> _TASK BRIEF_: The entries shown here must be retyped in full, with no pictures included.
*** RECORDS SUPPLIED ***
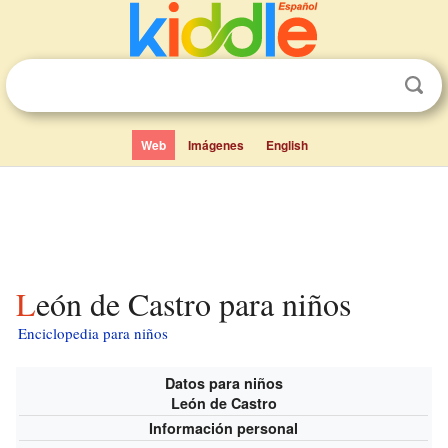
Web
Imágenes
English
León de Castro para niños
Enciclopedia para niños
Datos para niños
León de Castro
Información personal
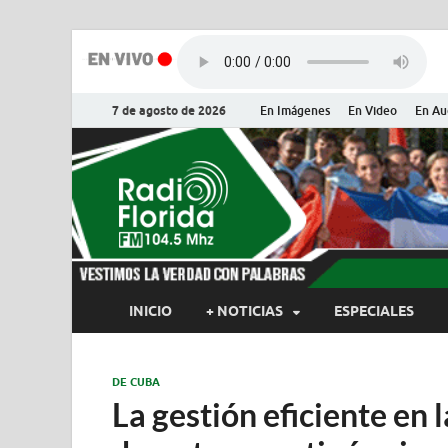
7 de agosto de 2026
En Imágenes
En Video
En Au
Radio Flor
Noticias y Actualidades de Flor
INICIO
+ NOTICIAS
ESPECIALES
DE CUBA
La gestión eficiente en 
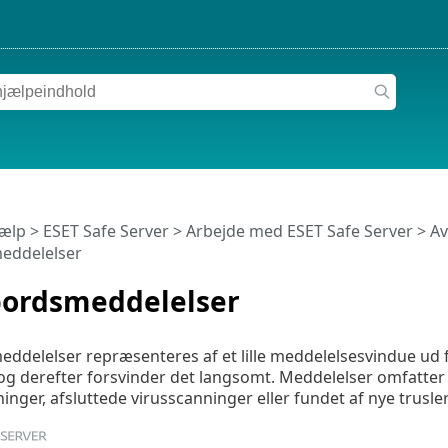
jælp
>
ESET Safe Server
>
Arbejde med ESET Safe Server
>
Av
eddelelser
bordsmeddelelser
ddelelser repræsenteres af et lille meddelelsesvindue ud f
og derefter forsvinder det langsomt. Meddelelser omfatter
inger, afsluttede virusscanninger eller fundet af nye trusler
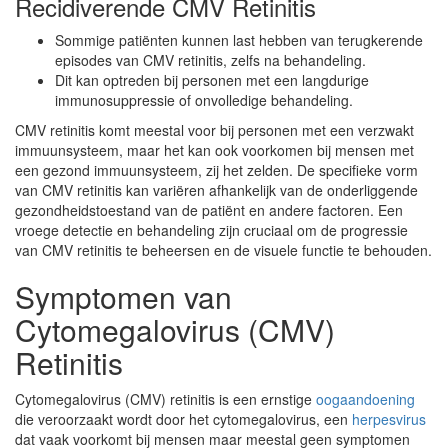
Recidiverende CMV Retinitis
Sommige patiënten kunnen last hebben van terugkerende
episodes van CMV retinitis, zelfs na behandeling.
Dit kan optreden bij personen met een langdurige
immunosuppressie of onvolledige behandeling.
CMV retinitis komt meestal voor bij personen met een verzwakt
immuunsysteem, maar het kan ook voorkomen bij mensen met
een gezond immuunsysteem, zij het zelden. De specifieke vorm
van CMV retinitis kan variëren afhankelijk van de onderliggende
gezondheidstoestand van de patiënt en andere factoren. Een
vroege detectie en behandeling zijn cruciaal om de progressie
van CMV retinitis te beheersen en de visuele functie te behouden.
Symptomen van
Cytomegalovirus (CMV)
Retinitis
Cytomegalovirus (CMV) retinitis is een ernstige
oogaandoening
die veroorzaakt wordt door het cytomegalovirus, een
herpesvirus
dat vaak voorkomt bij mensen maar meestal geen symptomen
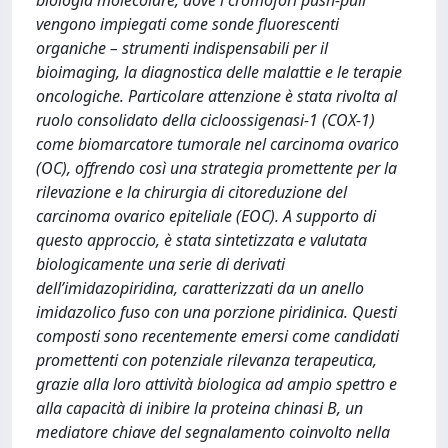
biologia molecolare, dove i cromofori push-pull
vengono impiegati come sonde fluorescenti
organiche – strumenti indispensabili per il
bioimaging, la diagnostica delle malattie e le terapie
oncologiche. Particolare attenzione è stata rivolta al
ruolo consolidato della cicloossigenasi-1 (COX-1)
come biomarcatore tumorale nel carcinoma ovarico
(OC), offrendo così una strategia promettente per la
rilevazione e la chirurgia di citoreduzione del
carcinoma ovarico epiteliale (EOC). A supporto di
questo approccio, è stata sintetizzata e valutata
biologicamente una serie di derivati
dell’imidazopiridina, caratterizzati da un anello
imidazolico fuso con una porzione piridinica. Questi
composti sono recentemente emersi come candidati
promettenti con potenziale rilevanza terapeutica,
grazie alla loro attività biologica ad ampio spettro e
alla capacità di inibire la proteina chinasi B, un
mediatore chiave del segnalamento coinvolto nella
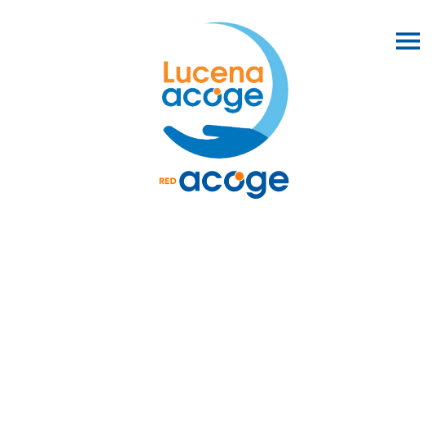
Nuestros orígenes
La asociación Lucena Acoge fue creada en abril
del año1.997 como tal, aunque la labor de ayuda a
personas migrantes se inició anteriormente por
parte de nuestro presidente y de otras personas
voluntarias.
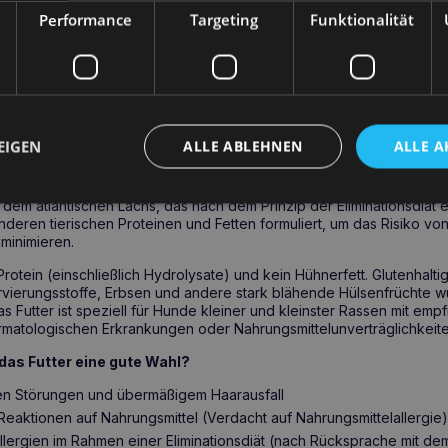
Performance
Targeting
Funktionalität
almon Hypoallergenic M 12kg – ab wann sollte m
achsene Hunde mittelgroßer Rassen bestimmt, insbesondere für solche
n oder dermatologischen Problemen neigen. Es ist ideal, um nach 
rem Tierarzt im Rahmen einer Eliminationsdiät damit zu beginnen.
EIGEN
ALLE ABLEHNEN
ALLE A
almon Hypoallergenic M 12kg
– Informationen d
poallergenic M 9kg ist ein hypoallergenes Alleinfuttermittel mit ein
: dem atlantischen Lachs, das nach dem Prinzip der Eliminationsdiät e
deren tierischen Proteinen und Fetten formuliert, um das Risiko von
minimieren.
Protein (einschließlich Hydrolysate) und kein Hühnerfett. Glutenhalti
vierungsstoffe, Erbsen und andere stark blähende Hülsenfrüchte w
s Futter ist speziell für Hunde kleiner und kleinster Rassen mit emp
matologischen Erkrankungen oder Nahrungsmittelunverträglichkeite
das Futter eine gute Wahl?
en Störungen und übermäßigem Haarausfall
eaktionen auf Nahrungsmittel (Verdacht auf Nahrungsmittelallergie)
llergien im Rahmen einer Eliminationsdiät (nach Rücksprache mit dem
*** End of RECORDS SUPPLIED ***
> _PROBLEM SOLUTION_:
Web
Imágenes
English
León de Castro para niños
Enciclopedia para niños
Datos para niños
León de Castro
Información personal
7 de agosto de 2026
En Imágenes
En Video
En Au
Radio Flor
Noticias y Actualidades de Flor
INICIO
+ NOTICIAS
ESPECIALES
DE CUBA
La gestión eficiente en 
jælp
>
ESET Safe Server
>
Arbejde med ESET Safe Server
>
Av
eddelelser
bordsmeddelelser
ddelelser repræsenteres af et lille meddelelsesvindue ud f
og derefter forsvinder det langsomt. Meddelelser omfatter
inger, afsluttede virusscanninger eller fundet af nye trusler
Recidiverende CMV Retinitis
Sommige patiënten kunnen last hebben van terugkerende
episodes van CMV retinitis, zelfs na behandeling.
Dit kan optreden bij personen met een langdurige
immunosuppressie of onvolledige behandeling.
CMV retinitis komt meestal voor bij personen met een verzwakt
immuunsysteem, maar het kan ook voorkomen bij mensen met
een gezond immuunsysteem, zij het zelden. De specifieke vorm
van CMV retinitis kan variëren afhankelijk van de onderliggende
gezondheidstoestand van de patiënt en andere factoren. Een
vroege detectie en behandeling zijn cruciaal om de progressie
van CMV retinitis te beheersen en de visuele functie te behouden.
Symptomen van
Cytomegalovirus (CMV)
Retinitis
Cytomegalovirus (CMV) retinitis is een ernstige
oogaandoening
die veroorzaakt wordt door het cytomegalovirus, een
herpesvirus
dat vaak voorkomt bij mensen maar meestal geen symptomen
biologia molecolare, dove i cromofori push-pull
vengono impiegati come sonde fluorescenti
organiche – strumenti indispensabili per il
bioimaging, la diagnostica delle malattie e le terapie
oncologiche. Particolare attenzione è stata rivolta al
ruolo consolidato della cicloossigenasi-1 (COX-1)
come biomarcatore tumorale nel carcinoma ovarico
(OC), offrendo così una strategia promettente per la
rilevazione e la chirurgia di citoreduzione del
carcinoma ovarico epiteliale (EOC). A supporto di
questo approccio, è stata sintetizzata e valutata
biologicamente una serie di derivati
dell’imidazopiridina, caratterizzati da un anello
imidazolico fuso con una porzione piridinica. Questi
composti sono recentemente emersi come candidati
promettenti con potenziale rilevanza terapeutica,
grazie alla loro attività biologica ad ampio spettro e
alla capacità di inibire la proteina chinasi B, un
mediatore chiave del segnalamento coinvolto nella
Nuestros orígenes
La asociación Lucena Acoge fue creada en abril
del año1.997 como tal, aunque la labor de ayuda a
personas migrantes se inició anteriormente por
parte de nuestro presidente y de otras personas
voluntarias.
Performance
Targeting
Funktionalität
almon Hypoallergenic M 12kg – ab wann sollte m
achsene Hunde mittelgroßer Rassen bestimmt, insbesondere für solche
n oder dermatologischen Problemen neigen. Es ist ideal, um nach 
rem Tierarzt im Rahmen einer Eliminationsdiät damit zu beginnen.
EIGEN
ALLE ABLEHNEN
ALLE A
almon Hypoallergenic M 12kg
– Informationen d
poallergenic M 9kg ist ein hypoallergenes Alleinfuttermittel mit ein
: dem atlantischen Lachs, das nach dem Prinzip der Eliminationsdiät e
deren tierischen Proteinen und Fetten formuliert, um das Risiko von
minimieren.
Protein (einschließlich Hydrolysate) und kein Hühnerfett. Glutenhalti
vierungsstoffe, Erbsen und andere stark blähende Hülsenfrüchte w
s Futter ist speziell für Hunde kleiner und kleinster Rassen mit emp
matologischen Erkrankungen oder Nahrungsmittelunverträglichkeite
das Futter eine gute Wahl?
en Störungen und übermäßigem Haarausfall
eaktionen auf Nahrungsmittel (Verdacht auf Nahrungsmittelallergie)
llergien im Rahmen einer Eliminationsdiät (nach Rücksprache mit dem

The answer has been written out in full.